Most of our readers know that Colonel Jeff Cooper loved the 1911 and thought that it was and is the best option for those serious about pistolcraft. There are books about both the man and his love for the 1911. However, while Col. Cooper was a devout worshipper of the .45 ACP, he also expressed an interest in a pistol caliber capable of pushing a 200-grain bullet at 1,200 feet per second. And he thought that such a caliber would be ideal for times where we might require a pistol to reach out to 50 yards.

Pursuant to this goal, Col. Cooper played a prominent role in developing and designing the Dornaus and Dixon Bren Ten. He expressed optimism for both the pistol and the caliber, as he felt they brought a new level of ballistic performance to the pistol shooter. The Bren Ten was a CZ 75-based pistol designed around a new and powerful cartridge, the 10mm Auto. The Bren Ten and the 10mm Auto cartridge enjoyed a surge in popularity in the early- to-mid-1980s, but manufacturing and supply problems doomed the pistol and the cartridge, with both on life support.

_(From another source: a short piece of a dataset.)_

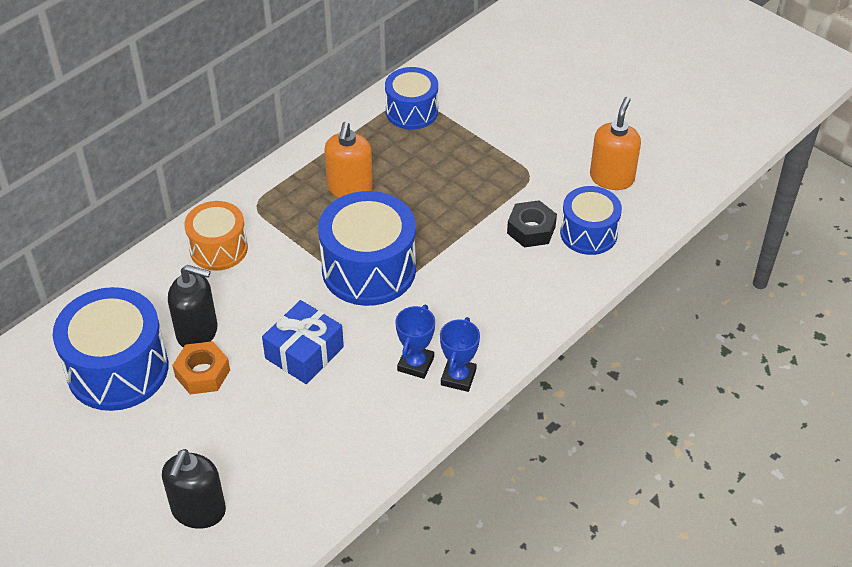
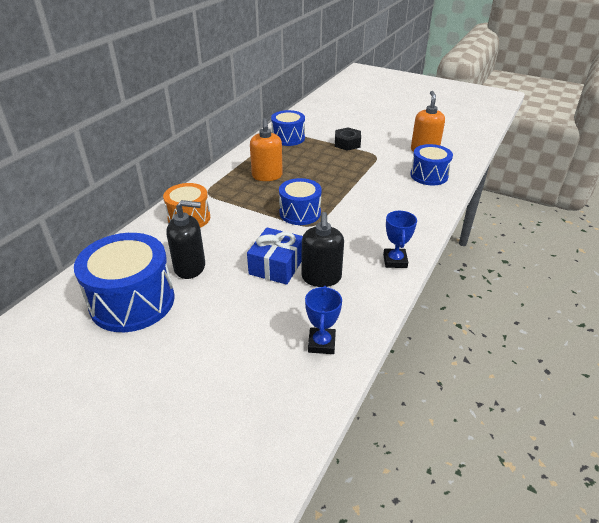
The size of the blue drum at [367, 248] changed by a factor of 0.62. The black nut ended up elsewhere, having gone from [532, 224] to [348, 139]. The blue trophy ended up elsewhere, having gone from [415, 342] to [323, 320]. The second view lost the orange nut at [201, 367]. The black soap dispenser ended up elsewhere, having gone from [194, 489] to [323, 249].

Then, on the morning of April 11, 1986, eight Miami FBI agents spotted and approached two wanted bank robbers. In the ensuing firefight, Special Agents Dove and Grogan were killed as well as the two bank robbers, Matix and Platt. The event shocked the nation as well as the law enforcement community. The autopsies of the two crooks revealed that the then-issued FBI service round, a 9mm, lacked sufficient penetration to readily incapacitate. Had one round penetrated Platt’s body an inch more, it’s likely that the two FBI agents would have survived the encounter. This real-world event became a driving force behind the 10mm Auto and validated Cooper’s idea that magnum-level ballistics in a semiauto had serious application in the law enforcement world.